Because if it does, entropy states that the chances of it appearing are fewer that of any other combination which has no requirements at all and it's totally random.
Actually, this isn't what entropy means and:
Entropy is about a physical system.
:umno:

 

It was first defined in thermodynamics but eventually interpreted in statistical terms and defined in information theory. Entropy is a matter of how many single combinations belong to some category as well as the probability of each; specifically you are talking about the "ordered" ones and those that aren't. Of all sets of six numbers in the game, how many do you recognize as being "ordered" and how many not? In the game, each single one has the same probability; a consequence is that the entropy of each category is logarithmically proportional to the number of combinations belonging to it. More in general it would be proportional to:

 

[math]\sum_i p_i\ln\frac{1}{p_i}[/math] with: [math]\sum_i p_i=1[/math] for the category.

 

For the outcomes of the game, equiprobability means that a category of [imath]N[/imath] outcomes has entropy proportional to [imath]\ln N[/imath]. In thermodynamics, the entropy of a given macrostate is computable (in principle, at least!) according to all the microstates which belong to it, each with its probability.

Posted

I am aware of the use of entropy in information theory too.
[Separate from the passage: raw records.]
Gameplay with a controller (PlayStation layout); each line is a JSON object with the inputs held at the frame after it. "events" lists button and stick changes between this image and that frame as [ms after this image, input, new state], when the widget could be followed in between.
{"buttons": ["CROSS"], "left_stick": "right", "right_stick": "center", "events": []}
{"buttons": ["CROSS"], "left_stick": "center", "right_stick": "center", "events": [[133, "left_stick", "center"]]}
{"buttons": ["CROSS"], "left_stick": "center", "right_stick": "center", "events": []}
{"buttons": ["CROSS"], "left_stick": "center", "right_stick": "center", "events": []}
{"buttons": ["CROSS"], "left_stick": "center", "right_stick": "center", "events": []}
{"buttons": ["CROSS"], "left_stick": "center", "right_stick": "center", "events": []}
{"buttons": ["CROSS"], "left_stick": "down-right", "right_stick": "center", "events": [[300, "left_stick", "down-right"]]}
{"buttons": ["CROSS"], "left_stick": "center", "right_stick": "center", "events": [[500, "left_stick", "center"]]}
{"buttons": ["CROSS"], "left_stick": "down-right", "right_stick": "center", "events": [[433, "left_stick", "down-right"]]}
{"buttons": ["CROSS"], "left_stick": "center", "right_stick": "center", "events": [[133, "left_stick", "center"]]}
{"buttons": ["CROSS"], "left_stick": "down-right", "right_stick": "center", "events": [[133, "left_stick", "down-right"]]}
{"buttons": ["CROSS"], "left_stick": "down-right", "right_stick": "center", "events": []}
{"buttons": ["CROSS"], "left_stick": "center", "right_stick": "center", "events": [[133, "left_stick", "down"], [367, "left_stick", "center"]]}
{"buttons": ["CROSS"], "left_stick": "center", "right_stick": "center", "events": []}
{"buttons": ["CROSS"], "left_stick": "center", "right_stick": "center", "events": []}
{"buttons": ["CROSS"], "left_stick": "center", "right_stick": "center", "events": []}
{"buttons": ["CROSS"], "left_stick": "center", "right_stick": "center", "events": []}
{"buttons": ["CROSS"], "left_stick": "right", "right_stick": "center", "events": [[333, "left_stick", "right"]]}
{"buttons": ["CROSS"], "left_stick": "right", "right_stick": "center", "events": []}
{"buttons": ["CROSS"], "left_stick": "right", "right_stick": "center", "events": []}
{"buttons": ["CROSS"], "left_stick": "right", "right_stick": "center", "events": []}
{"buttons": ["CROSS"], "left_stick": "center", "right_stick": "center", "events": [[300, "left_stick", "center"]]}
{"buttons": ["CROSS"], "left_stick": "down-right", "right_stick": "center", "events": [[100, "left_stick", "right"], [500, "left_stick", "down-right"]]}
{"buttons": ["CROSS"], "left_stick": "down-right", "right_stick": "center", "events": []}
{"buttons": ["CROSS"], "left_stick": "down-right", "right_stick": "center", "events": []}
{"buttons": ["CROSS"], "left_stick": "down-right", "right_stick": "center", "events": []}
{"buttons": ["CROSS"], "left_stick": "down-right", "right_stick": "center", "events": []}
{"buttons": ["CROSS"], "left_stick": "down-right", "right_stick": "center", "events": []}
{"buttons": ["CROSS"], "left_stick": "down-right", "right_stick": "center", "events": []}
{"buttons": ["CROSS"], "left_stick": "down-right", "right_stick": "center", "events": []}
I don't know the details but I've read some things about it. In addition, in my search for lotto numbers and entropy I came upon the use of the term in situations where they were trying to analyze the randomness of the winning numbers and in another case where they were trying to apply the maximum entropy principle in order to see if there is a pattern in what numbers people usually pick. As much as these are interesting indeed, I was referring, as I said in my first post, to the entropy of a physical system. The thermodynamic version of it that is.

Posted
I came upon the use of the term in situations where they were trying to analyze the randomness of the winning numbers and in another case where they were trying to apply the maximum entropy principle in order to see if there is a pattern in what numbers people usually pick.
I don't get the utility of the first case, at least in a lotto type game where I would not expect significant deviations from combinatoric estimation of probability. The second is of interest in games based on equiprobability where the jackpot could likely be split amongst ex-aequo winners. If you win when nobody else does your take is better; if there is no difference in probability it is better to play combinations that most folks avoid.

 

As much as these are interesting indeed, I was referring, as I said in my first post, to the entropy of a physical system.
It is definable in principle by the same method, but isn't relevant to this topic.